We don’t name the country or describe the rooms. Naming it makes it real, and real things can be taken. We leave it dreamlike — a promise painted in watercolor by two people who’ve never owned anything that wasn’t stolen.

Somewhere warm. Our house. Her. That’s more than I was ever promised. More than I ever thought I’d have.

Her breathing evens out. She always falls asleep before me because she trusts me. The weight of that — her trust, given to a man who’s broken every promise he’s ever made to her except the last one — tightens my chest every time.

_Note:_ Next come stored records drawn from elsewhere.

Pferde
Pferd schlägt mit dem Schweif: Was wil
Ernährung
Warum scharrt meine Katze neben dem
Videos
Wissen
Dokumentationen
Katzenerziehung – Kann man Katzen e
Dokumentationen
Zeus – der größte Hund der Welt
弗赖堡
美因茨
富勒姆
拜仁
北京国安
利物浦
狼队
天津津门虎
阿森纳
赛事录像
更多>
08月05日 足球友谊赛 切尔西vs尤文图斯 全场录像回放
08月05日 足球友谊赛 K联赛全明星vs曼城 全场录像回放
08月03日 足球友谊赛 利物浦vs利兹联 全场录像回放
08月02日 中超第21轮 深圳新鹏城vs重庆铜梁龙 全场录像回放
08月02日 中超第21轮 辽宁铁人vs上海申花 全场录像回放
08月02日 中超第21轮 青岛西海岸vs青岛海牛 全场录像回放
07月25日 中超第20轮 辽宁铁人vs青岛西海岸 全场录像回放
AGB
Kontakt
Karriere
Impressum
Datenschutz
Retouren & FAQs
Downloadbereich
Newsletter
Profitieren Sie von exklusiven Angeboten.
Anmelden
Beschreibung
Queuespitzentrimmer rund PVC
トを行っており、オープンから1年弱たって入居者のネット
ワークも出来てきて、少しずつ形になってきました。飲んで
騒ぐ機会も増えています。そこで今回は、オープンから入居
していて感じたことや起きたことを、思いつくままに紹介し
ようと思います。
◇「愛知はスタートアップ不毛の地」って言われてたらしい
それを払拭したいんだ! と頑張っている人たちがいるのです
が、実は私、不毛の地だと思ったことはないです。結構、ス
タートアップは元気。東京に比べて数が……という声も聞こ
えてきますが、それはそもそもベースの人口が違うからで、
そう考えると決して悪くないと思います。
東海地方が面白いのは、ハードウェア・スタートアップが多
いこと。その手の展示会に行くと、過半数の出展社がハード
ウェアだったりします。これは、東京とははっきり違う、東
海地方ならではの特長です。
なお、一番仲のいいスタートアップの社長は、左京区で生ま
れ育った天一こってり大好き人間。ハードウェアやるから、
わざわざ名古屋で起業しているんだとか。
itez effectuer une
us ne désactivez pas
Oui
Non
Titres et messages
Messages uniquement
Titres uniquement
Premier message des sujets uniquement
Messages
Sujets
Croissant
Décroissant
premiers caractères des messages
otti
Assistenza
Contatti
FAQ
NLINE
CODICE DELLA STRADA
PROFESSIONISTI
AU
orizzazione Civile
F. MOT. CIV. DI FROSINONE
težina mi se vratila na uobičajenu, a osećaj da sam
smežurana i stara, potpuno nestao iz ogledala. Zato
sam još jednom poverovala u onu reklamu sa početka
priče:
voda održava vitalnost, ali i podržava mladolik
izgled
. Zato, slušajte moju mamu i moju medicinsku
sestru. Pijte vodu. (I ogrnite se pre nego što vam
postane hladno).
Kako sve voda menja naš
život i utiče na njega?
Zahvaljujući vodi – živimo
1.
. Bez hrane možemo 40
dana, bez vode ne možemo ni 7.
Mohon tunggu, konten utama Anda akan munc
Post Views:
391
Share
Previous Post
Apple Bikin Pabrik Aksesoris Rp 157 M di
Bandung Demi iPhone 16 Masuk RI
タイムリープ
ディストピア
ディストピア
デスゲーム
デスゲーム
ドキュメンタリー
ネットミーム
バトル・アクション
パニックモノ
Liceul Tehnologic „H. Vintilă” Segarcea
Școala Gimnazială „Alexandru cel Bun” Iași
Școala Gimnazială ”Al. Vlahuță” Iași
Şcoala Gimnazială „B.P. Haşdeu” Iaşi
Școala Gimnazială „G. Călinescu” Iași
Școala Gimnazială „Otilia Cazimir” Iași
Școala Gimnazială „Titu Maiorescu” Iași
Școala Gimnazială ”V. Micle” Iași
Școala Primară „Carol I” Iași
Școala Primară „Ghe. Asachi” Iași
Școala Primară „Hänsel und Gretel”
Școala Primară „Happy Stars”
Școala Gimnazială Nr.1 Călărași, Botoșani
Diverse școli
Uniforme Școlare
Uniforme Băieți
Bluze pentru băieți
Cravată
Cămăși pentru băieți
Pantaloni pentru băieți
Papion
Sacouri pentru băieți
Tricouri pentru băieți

I watch her face in the dying glow. The mask is gone. The armor is gone. Just the girl who killed a man and touched my scar like it was something beautiful and said our home like she’d been practicing the words her entire life.

My hand finds her belly. The same place I kissed the night I left. Next time, this won’t be empty. I still mean it. But first we have to survive tomorrow. We have to walk into the place that made me and unmake the man who built me.

And then, if we make it, we’ll build a house with the most beautiful kitchen she’ll burn down.

I press my lips to her shoulder. She taught me that love without risk is just another word for cowardice. She was right.

I count her breaths as proof that right now, in this cabin, with the compound two hours south and death waiting, she is alive and warm and mine and I am hers. And the word for that isn’t love. Because love is too small and too clean and too easy for what we’ve built. The word is everything.

I don’t plan to sleep. I want to be awake for every remaining second of this, in case this is the last time.

I’m staying, Ivy. I’m right here. And I’m not going anywhere.